Different leaders are pulling it in different directions.
Starbucks (SBUX -2.66%) stock soundly outperformed the market for most of its lifetime, but it has struggled to meet the moment since the pandemic started. It has cycled through three CEOs over the past few years, including the return of leader Howard Schultz. But so far, it remains in limbo, with middling results and no clear path forward.
This can mean one of two things for investors. Starbucks stock is in the dumps right now, down 21% this year while the S&P 500 is up 12%, and it could be an excellent time to buy a winning stock on the dip. Alternatively, Starbucks could be at a dangerous inflection point that won’t necessarily end well. How should investors play this?
No more third meeting place
I won’t bore you with too many numbers, but the short story is that sales were about flat in the 2024 fiscal third quarter (ended June 30), earnings per share were 6% lower than last year, and operating margin was thinner.
Let’s be clear that Starbucks is the largest coffee chain in the world by far, with more than 39,000 stores and $9.1 billion in third-quarter sales. Lots of people love Starbucks and buy there daily. It has nearly 34 million members, 7% more than last year. In fact, many of its woes are due to not being able to match demand. The problems themselves speak to the company’s continued popularity.
That being said, Starbucks is having trouble changing with shifting trends. It’s not the first time. Any company that’s been in operation as long as Starbucks is going to deal with these kinds of issues. Companies often stress being “agile” and “nimble” because large businesses can become unwieldy and turn into dinosaurs if they can’t move fast enough.
Its last successful pivot, about 15 years ago, also came after a period of struggle when it seemed out of touch with consumer demand. It positioned itself as a “third meeting place” after home and work, and it attracted drinkers to sit and enjoy the company’s dining venues and growing, modern menu.
As people embrace remote working and a digital lifestyle, Starbucks has struggled to match digital preferences. People complain of long lines and slow service. It’s been moving toward digital for years, but it’s not there yet.
24 karat coffee
Starbucks is a premium coffee chain and charges accordingly. That’s affecting it negatively in the inflationary environment. Suddenly, a $6 cup of coffee seems unnecessary for people who didn’t think twice about it before. Throw that on top of Starbucks’ other problems, and it’s easy to see why Starbucks is struggling right now.

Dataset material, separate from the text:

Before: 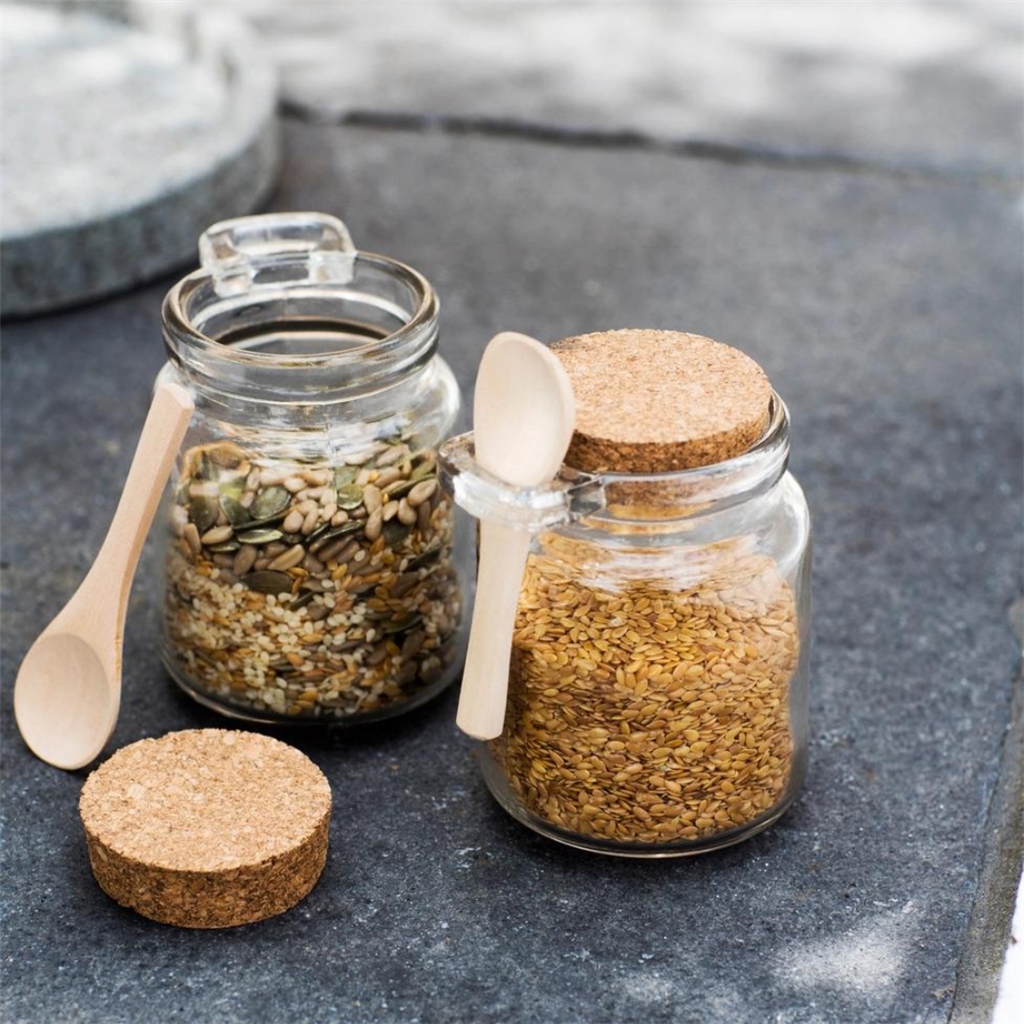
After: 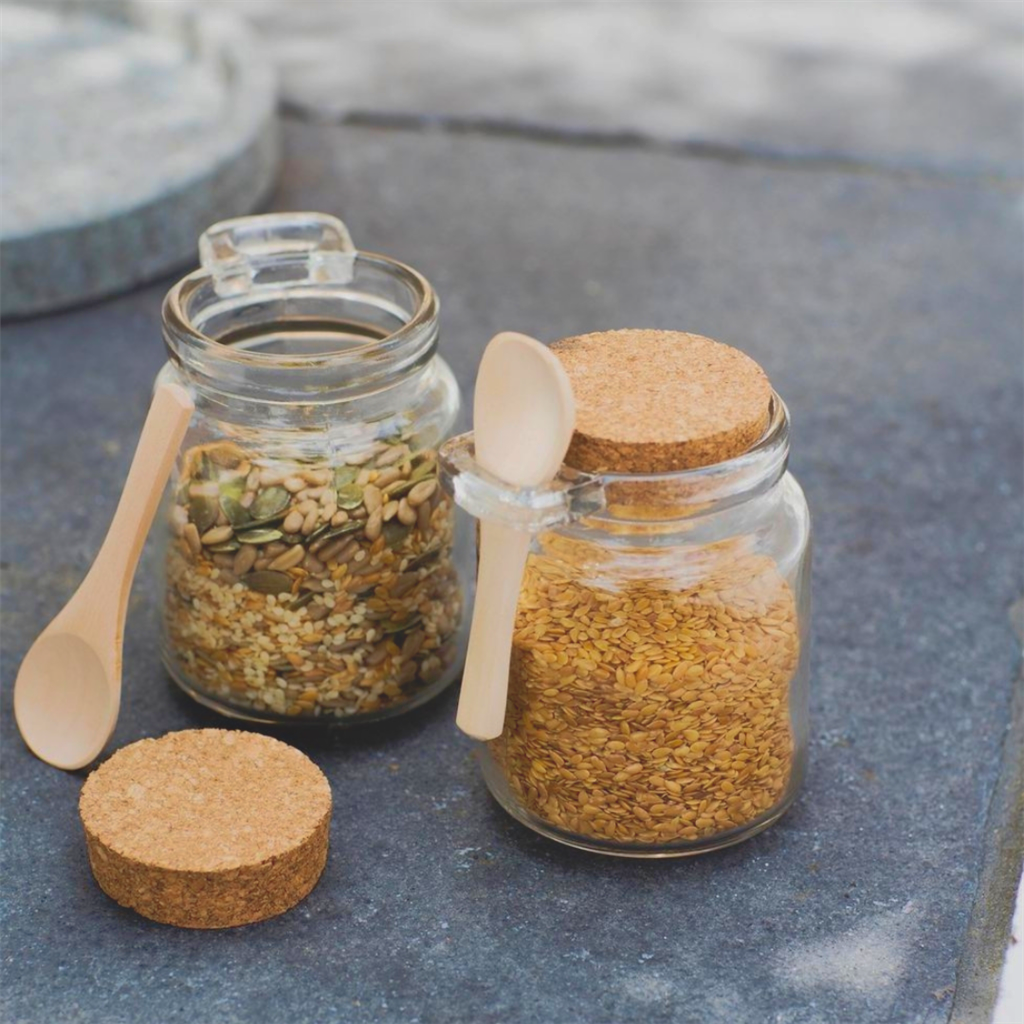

There are two views on how Starbucks can best move forward. CEO Laxman Narasimhan, who’s only been in charge for about a year, consistently talks about providing “value,” and Starbucks has been offering lots of promotions lately to bring more people in. Although he’s fairly new at Starbucks, Narasimhan has decades of consumer goods experience at companies like PepsiCo and Reckitt. He’s also spent a good amount of the past year visiting different Starbucks locations and filling orders, and he has his ears on the ground.
However, Schultz hasn’t been quiet about his views, which have been correct on many other occasions. He knows Starbucks better than anyone, and he’s doubling down on the idea that Starbucks should maintain its premium branding.
Value doesn’t have to equal cheap
If Starbucks lowers its prices, that could dilute its premium image, and it would need a large-scale rebranding, becoming something else entirely. That’s pretty risky. But if it leans toward premium, will it lose customers? It has plans to open more than 10,000 more stores globally, but is there enough of a market for premium coffee, especially in this environment?
One thing to note is that value doesn’t have to come with a price cut. That’s what luxury retail is. As long as there’s perceived value, people are willing to pay, and the market is huge. It also comes with higher margins. Luxury conglomerate LVMH, for example, is the largest apparel company in the world by sales. Starbucks can continue to target the premium drinker and provide value in quick service, better beverages, upscale food, and so on. Schultz has been urging management to improve customer service, which he sees as the key to regaining consumer trust and turning around.
For investors sitting on the sidelines, I would recommend sitting back and letting this play out before diving in. Starbucks has proved naysayers wrong in the past, and it can do that again. But it has new leadership now, and until there’s more progress, the stock isn’t likely to move much higher.